Some offspring I feel fairly sure have crossed because the bulbs are taller like my strain. I have kept these to produce seed because my aim is to avoid inbreeding. Two observations I have made are Derek Raw’s strain is earlier maturing than mine which is very useful as I then have a potentially longer showing season. The other thing I have noticed with it is it has a stronger flavour. I am very careful to use my strain in salads because Derek’s brings tears to my eyes.

Lastly I think its worth mentioning since I have been careful not to use too much organic matter and have been including calcium nitrate in my feeding the keeping qualities of the bulbs has been 1 st class.

I have had them keep until May of the following year.
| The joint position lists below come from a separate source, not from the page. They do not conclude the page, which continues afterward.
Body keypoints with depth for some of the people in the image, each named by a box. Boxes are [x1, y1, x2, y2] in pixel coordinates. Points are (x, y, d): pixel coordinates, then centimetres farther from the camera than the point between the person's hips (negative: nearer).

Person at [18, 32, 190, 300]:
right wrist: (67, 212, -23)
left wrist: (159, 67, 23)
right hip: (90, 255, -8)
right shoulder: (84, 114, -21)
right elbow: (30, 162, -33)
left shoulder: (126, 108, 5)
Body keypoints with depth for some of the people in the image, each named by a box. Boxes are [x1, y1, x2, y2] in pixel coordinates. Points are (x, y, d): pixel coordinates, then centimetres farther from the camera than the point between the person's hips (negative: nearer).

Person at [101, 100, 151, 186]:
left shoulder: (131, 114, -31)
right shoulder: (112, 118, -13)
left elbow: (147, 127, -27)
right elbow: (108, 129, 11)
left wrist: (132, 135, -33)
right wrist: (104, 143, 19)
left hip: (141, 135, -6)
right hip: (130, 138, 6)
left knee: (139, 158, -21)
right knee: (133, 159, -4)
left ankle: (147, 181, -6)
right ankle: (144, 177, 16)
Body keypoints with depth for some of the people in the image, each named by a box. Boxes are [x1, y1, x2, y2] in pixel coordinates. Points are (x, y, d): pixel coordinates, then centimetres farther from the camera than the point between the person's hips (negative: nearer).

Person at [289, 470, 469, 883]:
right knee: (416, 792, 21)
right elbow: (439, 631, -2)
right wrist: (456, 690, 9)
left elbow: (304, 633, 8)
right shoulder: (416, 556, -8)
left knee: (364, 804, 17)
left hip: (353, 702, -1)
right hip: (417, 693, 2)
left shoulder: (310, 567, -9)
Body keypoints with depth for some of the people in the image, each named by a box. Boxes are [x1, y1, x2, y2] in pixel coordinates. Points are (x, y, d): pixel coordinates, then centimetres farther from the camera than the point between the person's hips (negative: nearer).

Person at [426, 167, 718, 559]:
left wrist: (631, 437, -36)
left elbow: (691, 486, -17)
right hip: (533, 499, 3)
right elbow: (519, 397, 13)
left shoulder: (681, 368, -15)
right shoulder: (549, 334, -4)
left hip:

One word of caution though this feed does not suit all plants. My Carnations like it because they are calcium tolerant, Chrysanthemums get chlorosis but they can cope with it once the top leaver are fully expanded. Celery enjoy it and the calcium seems to prevent heart rot. Tomatoes also display Chlorosis because high calcium locks up iron. So be careful if you use this feed, anything that displays iron deficiency with draw the 12oz of calcium nitrate and replace it with a further 6oz of Ammonium Nitrate.